Illustration of the whole complex,
from the sphere just beneath water's surface to the research station beneath the seabed.
(Shimizu Corp.)

From Washington Post by Ishaan Tharoor

It's the next frontier: Not long after scientists landed a probe on a comet millions of miles away in deep space, a Japanese construction company has announced that it wants to go in the other direction.
Shimizu Corp. revealed blueprints for an astonishing undersea city: a vast research and residential station some 10 miles in length that begins just below the sea's surface and burrows beneath the ocean floor.

 A full model of “Ocean Spiral,” from the ocean’s surface to its floor

Dubbed the 'Ocean Spiral,' the project is projected to cost $26 billion and take five years to complete, although the research for the technology required is still in its infancy.
If ever completed, it would make real visions of a latter-day Atlantis in the deep.

It has the support of a myriad research firms and Japanese government agencies.
A research station at the bottom of the structure would would study ways to excavate energy from beneath the sea floor.
A 15-kilometer length spiral would coil up from there to a giant sphere some 1,500 feet in diameter that would have hotels, apartments and commercial areas, and could accommodate as many as 5,000 people.

 Interior of the residential sphere. (Shimizu Corp.)

"This is just a blueprint by our company, but we are aiming to develop the technology that would enable us to build an underwater living space," a Shimizu spokesman told the Wall Street Journal.
The ocean water temperature differentials between the various parts of the structure would help generate power.

 The "blue garden" sphere at the top of the Ocean Spiral. (Shimizu Corp.)

Japanese construction companies are known for their outlandish aspirations.
Obayashi Corp., a Shimizu rival, has already announced it plans to engineer a near 60,000-mile-long "elevator" into space, scheduled to be ready by 2050.

Shimizu has already unveiled plans for a floating metropolis (see below) and a solar ring around the moon.
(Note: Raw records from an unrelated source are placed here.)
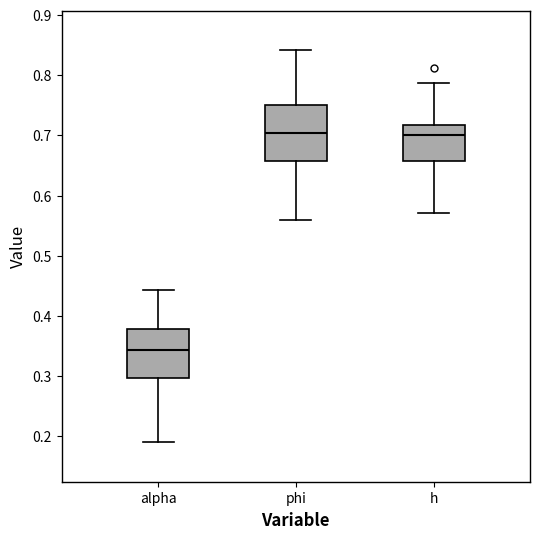

Reading left to right, read every box against the y-axis: the position of its median line, the range the box covers, and the ends of its whiskers. The values are not printed on the chart, so give them approximately, as read against the axis.

alpha: median 0.34, box 0.30 to 0.38, whiskers 0.19 to 0.44
phi: median 0.70, box 0.66 to 0.75, whiskers 0.56 to 0.84
h: median 0.70, box 0.66 to 0.72, whiskers 0.57 to 0.79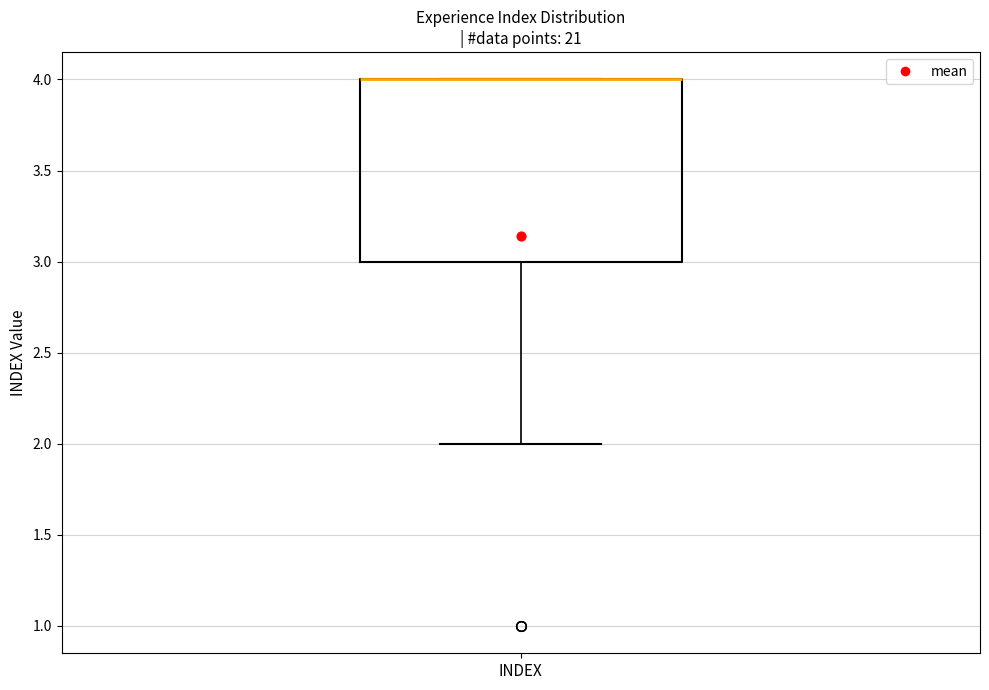

Read this box plot against the y-axis: the position of the median line, the range covered by the box, and the ends of both whiskers. The values are not printed on the chart, so give them approximately, as read against the axis.

median 4 (drawn on the box's upper edge), box 3 to 4, whiskers 2 to 4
 Green Float : a Floating City in the Sky

The Ocean Spiral blueprint comes at a time when an increasing number of governments, multinationals and international organizations are scratching their heads about how to cope with rising sea levels and the effects of climate change on those most vulnerable to it.
Christian Dimmer, an assistant professor of urban studies at Tokyo University, thinks such planning should not just be the preserve of powerful private corporations.
He tells the Guardian:
We had this in Japan in the 1980s, when the same corporations were proposing underground and ‘swimming’ cities and 1km-high towers as part of the rush to development during the height of the bubble economy. It’s good that many creative minds are picking their brains as to how to deal with climate change, rising sea levels and the creation of resilient societies – but I hope we don’t forget to think about more open and democratic urban futures in which citizens can take an active role in their creation, rather than being mere passengers in a corporation’s sealed vision of utopia.